Hallo ich bin neu hier und habe auch gleich eine Frage passend zum Thema Angehörige. Zuerst einmal ich glaube man kann seine Lieben nie ausreichend vorbereiten, natürlich man kann mit ihnen lange sprechen, etc. aber letztendlich wenn der "Akt ausgeführt ist", wird das alles meiner Meinung nach, erstmal nichts nützen, natürlich werden sie leiden und sich hinterfragen, aber vielleicht werden sie es auch irgendwann, wenn sie dafür bereit sind, verstehen. Ok aber jetzt meine Frage. Sollte man sich für eine Freitodbegleitung in der Schweiz entscheiden, gibt es da auch rechtliche Konsequenzen für die "Begleiter, dh Familie,Freunde,..." irgendein Strafverfahren,... haben sie mit irgendwelchen Problemen zu rechnen? Ich würde mich sehr über eine Antwort freuen. Danke
OutofOrder
Beiträge: 101
Registriert: Donnerstag 14. Dezember 2017, 00:38

Re: Angehörige vorbereiten und schonen

Beitrag von OutofOrder »

Kurz gesagt: In der Schweiz ist Beihilfe zum Suizid (oder der assistierte Suizid) grundsätzlich nicht strafbar, sofern der Suizident den "letzten Akt" (die Einnahme des Medikaments) selbstbestimmt (also bei einigermaßen vollem Bewusstsein) vornimmt..also haben Angehörige, die unterstützend im Sinne einer Freitodbegleitung dabei sind, auch rechtlich nichts zu befürchten.
Vögelchen
Beiträge: 18
Registriert: Dienstag 7. November 2017, 13:17

Re: Angehörige vorbereiten und schonen

Beitrag von Vögelchen »

Hallo Fin,
ich kann Deine Lage sehr gut nachvollziehen, da ich mich in einer sehr ähnlichen Situation befinde.
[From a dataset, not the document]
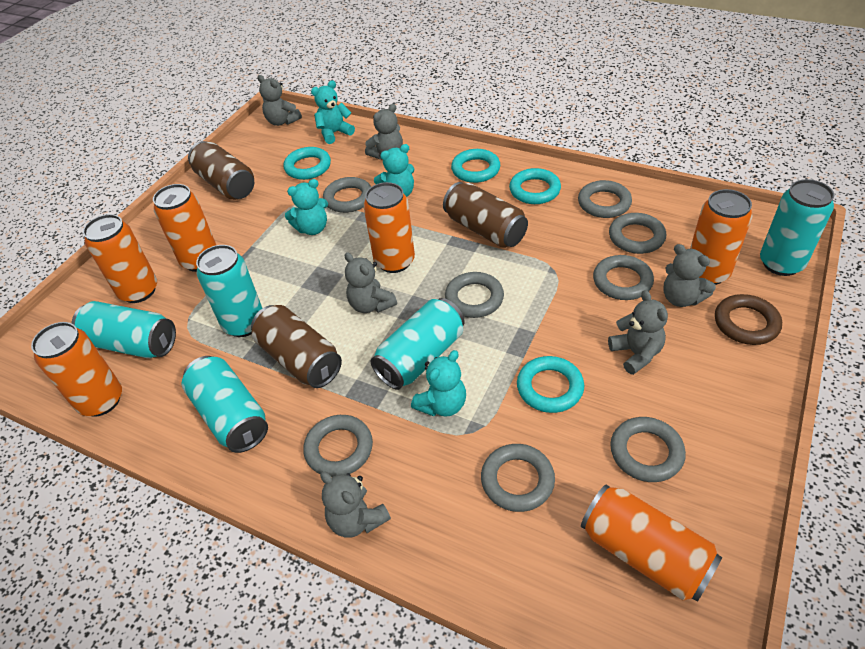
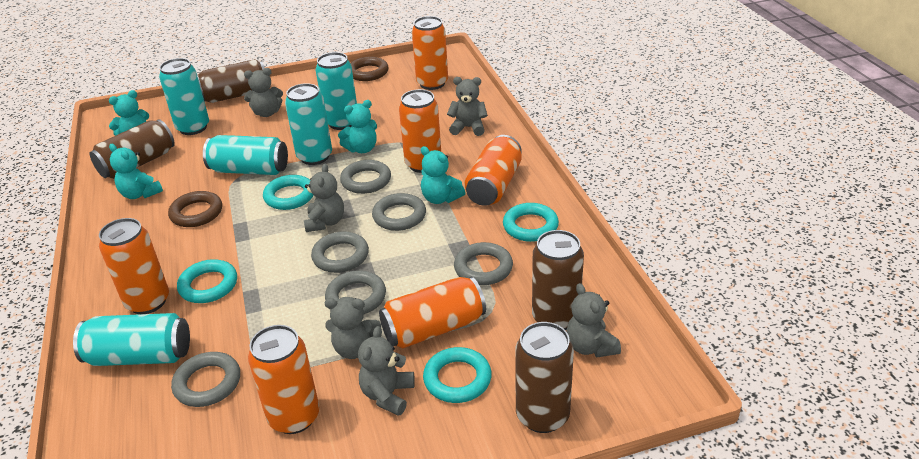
brown can: [188,141,254,200] [251,305,342,388] [443,182,528,248] = 3 -> [90,119,175,179] [197,59,265,103] [515,322,574,433] [532,230,584,330] = 4
brown ring: [715,294,782,345] = 1 -> [168,191,222,227] [351,57,388,81] = 2
grey ring: [303,415,373,477] [323,177,371,213] [445,272,504,318] [481,444,555,512] [578,180,632,218] [593,255,654,300] [609,213,666,254] [610,417,686,482] = 8 -> [171,352,240,407] [311,231,369,273] [325,270,386,314] [340,160,391,194] [372,193,426,231] [454,242,513,285] = 6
Zwar weiß man von mir, dass in meinem Leben seit einem Jahr alles schief läuft, aber jeder hält mich für stark und gesund. Und das, obwohl ich ihnen anderes berichtet habe. Ich glaube, Verwandte und Freunde wollen einfach nicht wahrhaben, dass es jemanden aus ihren Kreisen nicht gut geht. Sie verdrängen das.
Das geht in meinem Freundeskreis sogar soweit, dass sie meinen, eine Depression wäre lediglich die Folge vom Ausbleiben richtiger Entscheidungen.
Als Betroffener müsse man sich nur mal eben einen neuen Job besorgen (egal was man damit verdient, Hauptsache man tut was), mal eben eine schöne und bezahlbare Wohnung in der Stadt finden (klar, bei der Auswahl) und sich ganz nebenbei noch einen passenden Partner besorgen. Sie gehen dabei von ihrem eigenen Leben aus und sind davon überzeugt, dass sie ihr Glück verdient haben. Der böse Depressive geht aber hin und entscheidet sich einfach nicht. Das muss man sich mal vorstellen!!!

Bei einer körperlichen Erkrankung würde man vom Patienten wohl kaum verlangen, sich quasi gesund zu entscheiden. Aufgrund meiner Erfahrung mit Angehörigen und Freunden bezogen auf meine Depression, also ihrem Nichtverständnis und der mangelnden Empathiefähigkeit würde ich keinerlei Rücksicht auf irgendwen nehmen, falls ich mich suizidieren würde. Ich leide doch nicht, damit es anderen einigermaßen gut geht. Außerdem bin ich mir auch nicht sicher, ob es meinen Angehörigen und Freunden tatsächlich viel ausmachen würde, wenn ich nicht mehr da wäre. Ich würde jedoch einen Abschiedsbrief schreiben, in dem ich mein Handeln erklären und alle Personen von jeglicher Schuld freisprechen würde.